4. You should just be able to get over it [FALSE]. No matter how strong you are mentally or physically, you can still get PTSD. Cognitive-behavior therapy can give you the skills to get better.

5. It must get worse before it gets better [FALSE]. Talking about traumatic events can be difficult and temporarily distressing, but only a small percent of people with PTSD (about 1 out of 10) actually get worse before they get better.

6. Treatment is dangerous [FALSE]. Although it may sound or feel dangerous, treatments for PTSD are safe and effective!

7. You shouldn’t get help because you may be treated differently at work [FALSE]. The military and VA have made great strides in not treating people differently because they are getting help for PTSD. Help is available. If you have concerns about how treatment might affect your job, don’t be afraid to ask.

8. No one will understand [FALSE]. You aren’t the only one with PTSD! While no one has been through exactly what you’ve been through, there are people with the similar symptoms and therapists who know how to help.

9. You don’t have any control of your anger [FALSE]. If you really didn’t have control of your anger, you probably would have punched a few people in the face today and you’d likely already be in jail.
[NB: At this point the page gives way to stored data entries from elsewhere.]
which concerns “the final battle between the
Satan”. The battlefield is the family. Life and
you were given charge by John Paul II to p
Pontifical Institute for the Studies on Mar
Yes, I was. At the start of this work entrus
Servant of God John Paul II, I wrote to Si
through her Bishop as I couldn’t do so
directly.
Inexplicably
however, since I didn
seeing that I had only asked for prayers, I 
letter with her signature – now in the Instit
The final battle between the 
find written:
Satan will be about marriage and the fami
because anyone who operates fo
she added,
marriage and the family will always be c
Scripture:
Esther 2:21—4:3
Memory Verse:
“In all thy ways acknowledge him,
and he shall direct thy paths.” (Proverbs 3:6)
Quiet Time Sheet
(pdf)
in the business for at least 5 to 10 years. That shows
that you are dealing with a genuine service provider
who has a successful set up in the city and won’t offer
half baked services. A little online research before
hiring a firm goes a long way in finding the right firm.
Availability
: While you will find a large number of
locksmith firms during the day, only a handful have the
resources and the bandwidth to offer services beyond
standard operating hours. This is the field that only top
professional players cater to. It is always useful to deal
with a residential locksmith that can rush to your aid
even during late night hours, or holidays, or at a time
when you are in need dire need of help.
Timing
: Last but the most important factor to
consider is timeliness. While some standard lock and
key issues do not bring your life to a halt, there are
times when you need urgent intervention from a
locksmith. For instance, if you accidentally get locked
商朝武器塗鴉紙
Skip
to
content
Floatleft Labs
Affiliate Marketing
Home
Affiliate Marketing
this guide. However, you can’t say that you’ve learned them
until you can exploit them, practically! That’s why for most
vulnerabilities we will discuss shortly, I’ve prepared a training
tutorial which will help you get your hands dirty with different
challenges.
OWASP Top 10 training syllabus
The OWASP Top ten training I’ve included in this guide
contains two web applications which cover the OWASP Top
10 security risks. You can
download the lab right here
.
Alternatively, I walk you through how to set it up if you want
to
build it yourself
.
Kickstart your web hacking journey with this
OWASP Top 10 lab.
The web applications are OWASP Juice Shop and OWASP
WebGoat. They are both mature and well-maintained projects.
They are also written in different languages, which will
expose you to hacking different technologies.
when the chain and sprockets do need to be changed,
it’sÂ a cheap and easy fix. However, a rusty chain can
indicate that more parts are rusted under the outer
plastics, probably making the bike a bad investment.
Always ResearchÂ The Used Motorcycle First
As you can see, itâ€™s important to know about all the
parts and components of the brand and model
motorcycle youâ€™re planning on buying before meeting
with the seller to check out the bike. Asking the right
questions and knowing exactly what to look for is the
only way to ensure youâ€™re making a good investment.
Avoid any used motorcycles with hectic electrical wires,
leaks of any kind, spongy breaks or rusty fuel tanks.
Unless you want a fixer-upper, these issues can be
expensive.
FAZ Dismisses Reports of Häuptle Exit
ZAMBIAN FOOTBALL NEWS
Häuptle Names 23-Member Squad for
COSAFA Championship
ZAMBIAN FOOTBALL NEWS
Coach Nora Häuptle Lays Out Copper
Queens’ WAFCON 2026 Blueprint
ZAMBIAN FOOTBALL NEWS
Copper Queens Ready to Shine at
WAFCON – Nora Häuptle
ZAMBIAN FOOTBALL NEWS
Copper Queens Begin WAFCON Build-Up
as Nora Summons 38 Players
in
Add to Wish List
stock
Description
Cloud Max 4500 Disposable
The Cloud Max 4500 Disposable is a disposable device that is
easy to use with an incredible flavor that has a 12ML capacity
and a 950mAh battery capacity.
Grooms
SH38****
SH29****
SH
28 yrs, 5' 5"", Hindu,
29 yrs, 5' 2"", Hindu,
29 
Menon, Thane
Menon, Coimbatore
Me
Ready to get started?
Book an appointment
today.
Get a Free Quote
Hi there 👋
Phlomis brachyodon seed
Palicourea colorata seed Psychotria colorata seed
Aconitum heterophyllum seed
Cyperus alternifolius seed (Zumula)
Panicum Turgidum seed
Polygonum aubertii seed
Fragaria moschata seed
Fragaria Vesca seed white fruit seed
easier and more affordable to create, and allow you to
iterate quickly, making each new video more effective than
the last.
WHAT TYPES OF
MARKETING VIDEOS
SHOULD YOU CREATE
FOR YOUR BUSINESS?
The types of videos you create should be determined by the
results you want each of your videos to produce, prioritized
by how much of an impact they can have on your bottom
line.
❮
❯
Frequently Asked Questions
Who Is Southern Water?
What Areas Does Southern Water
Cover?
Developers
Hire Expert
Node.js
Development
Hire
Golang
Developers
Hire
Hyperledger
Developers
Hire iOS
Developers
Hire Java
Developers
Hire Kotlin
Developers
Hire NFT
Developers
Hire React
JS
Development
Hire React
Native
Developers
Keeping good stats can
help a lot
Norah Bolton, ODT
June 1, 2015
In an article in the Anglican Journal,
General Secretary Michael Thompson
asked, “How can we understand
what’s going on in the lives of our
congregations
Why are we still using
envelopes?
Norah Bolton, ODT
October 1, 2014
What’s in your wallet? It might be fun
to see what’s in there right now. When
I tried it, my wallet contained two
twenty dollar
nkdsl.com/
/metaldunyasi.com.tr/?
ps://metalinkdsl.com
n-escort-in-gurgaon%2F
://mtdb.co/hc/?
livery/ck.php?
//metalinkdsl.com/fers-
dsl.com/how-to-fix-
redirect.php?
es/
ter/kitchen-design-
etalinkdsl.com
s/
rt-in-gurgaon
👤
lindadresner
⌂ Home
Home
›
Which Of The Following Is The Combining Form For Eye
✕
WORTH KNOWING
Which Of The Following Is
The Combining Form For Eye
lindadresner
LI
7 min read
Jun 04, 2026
Think of all the times you didn’t act on your anger.

10. You’ll have to give up your career and be disabled for life [FALSE]. The majority of people with PTSD continue to work and are not on disability.

11. Having PTSD means you’re weak [FALSE]. Many service members and veterans have PTSD because they were strong enough to face the most difficult dangers. Even the strongest person could develop PTSD.

12. If you see a doctor, they’ll take away your security clearance or weapons [FALSE]. Although this does occur in some circumstances, it is rare that seeking PTSD treatment results in a loss of a security clearance or weapons-bearing status.